THE EXERCISE: Please pick out each line below that contains the string "text". Case counts.

DATA RECORDS:
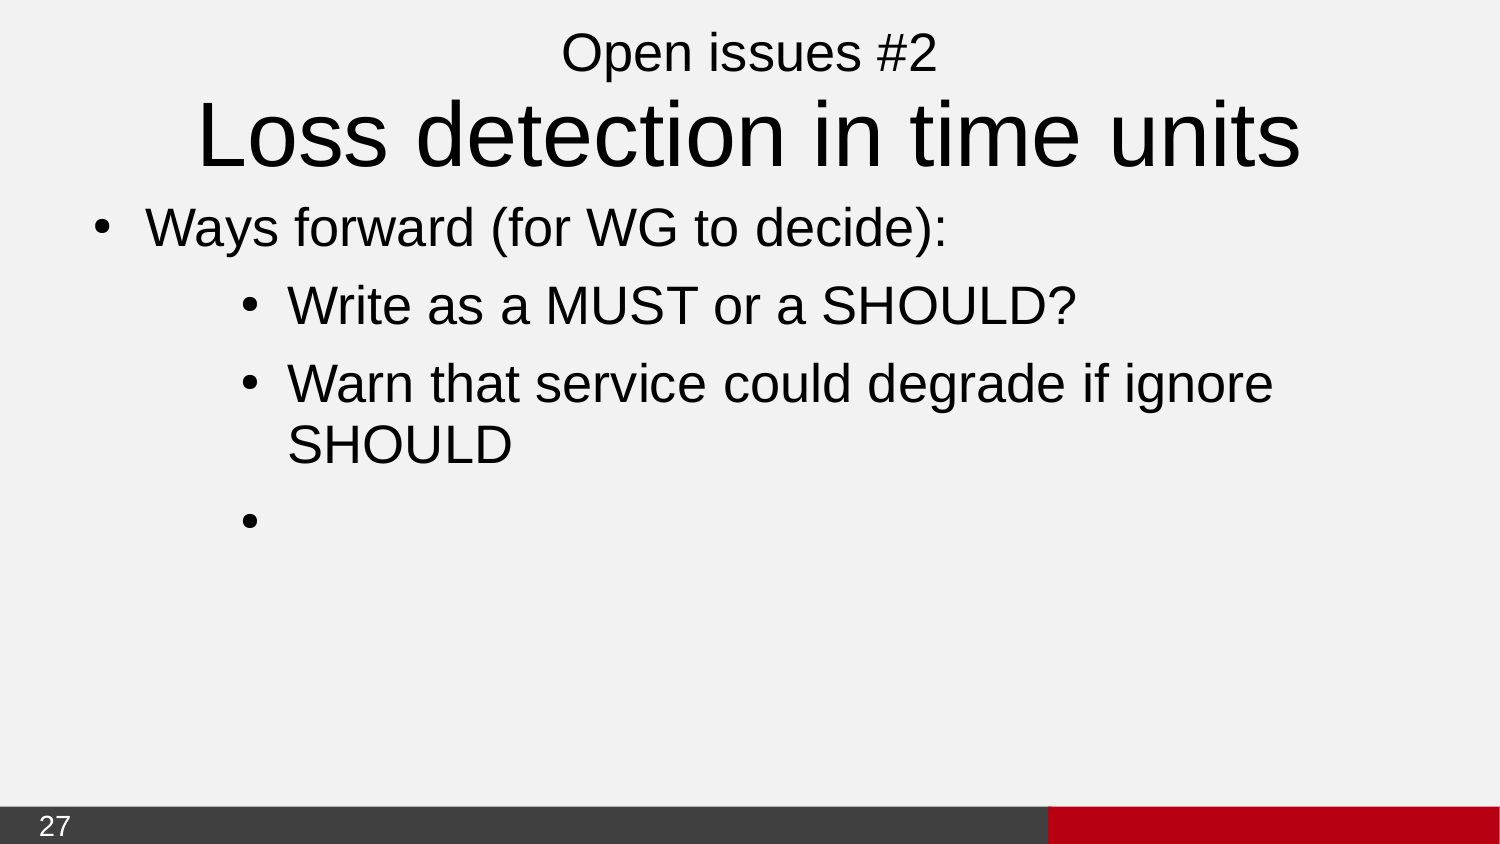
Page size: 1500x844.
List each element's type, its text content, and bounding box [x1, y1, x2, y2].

list Ways forward (for WG to decide): Write as a MUST or a SHOULD? Warn that service could degrade if ignore SHOULD [75, 197, 1425, 687]
title Open issues #2 Loss detection in time units [75, 22, 1425, 186]
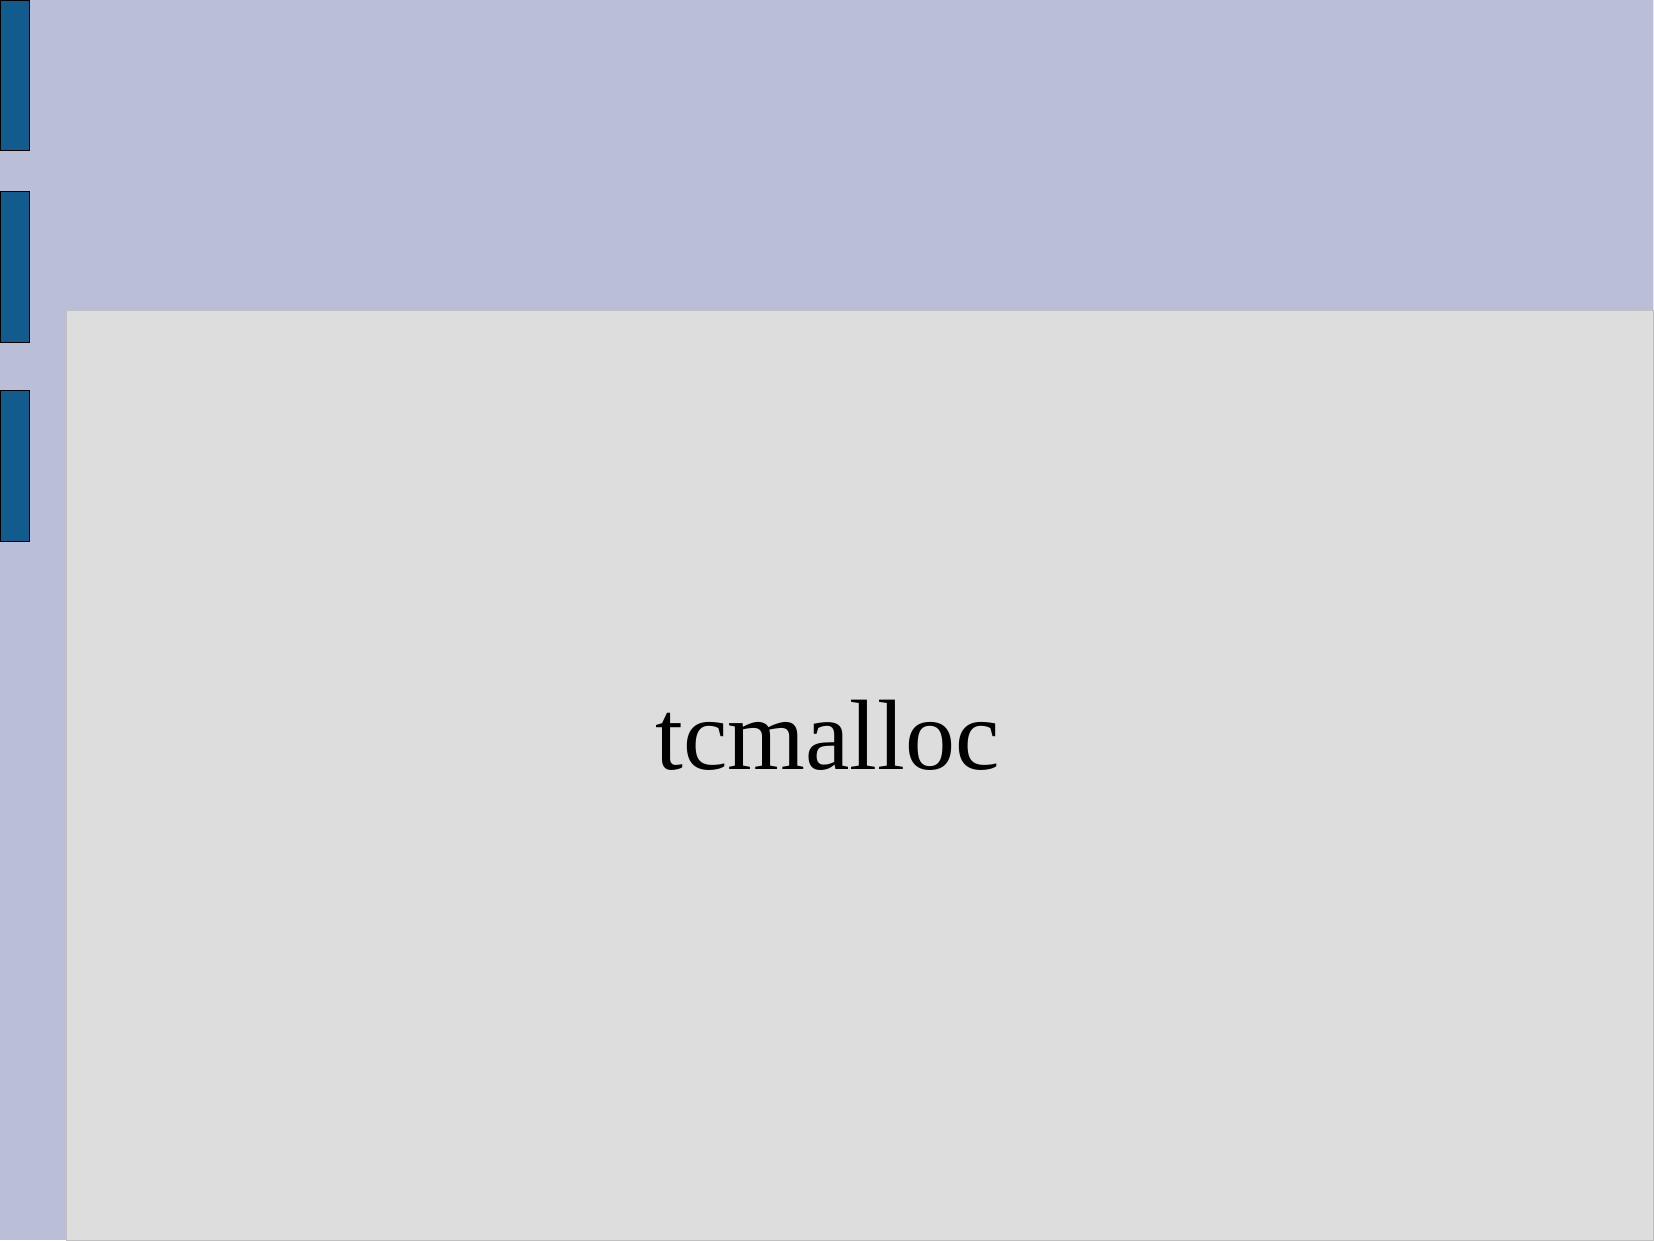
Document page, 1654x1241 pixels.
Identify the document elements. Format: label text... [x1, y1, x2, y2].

subtitle tcmalloc [121, 344, 1534, 1127]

TASK RESULT:
List each element's type, its text content, and bounding box [x1, y1, x2, y2].
Identify the document elements. Format: label text... [x1, y1, x2, y2].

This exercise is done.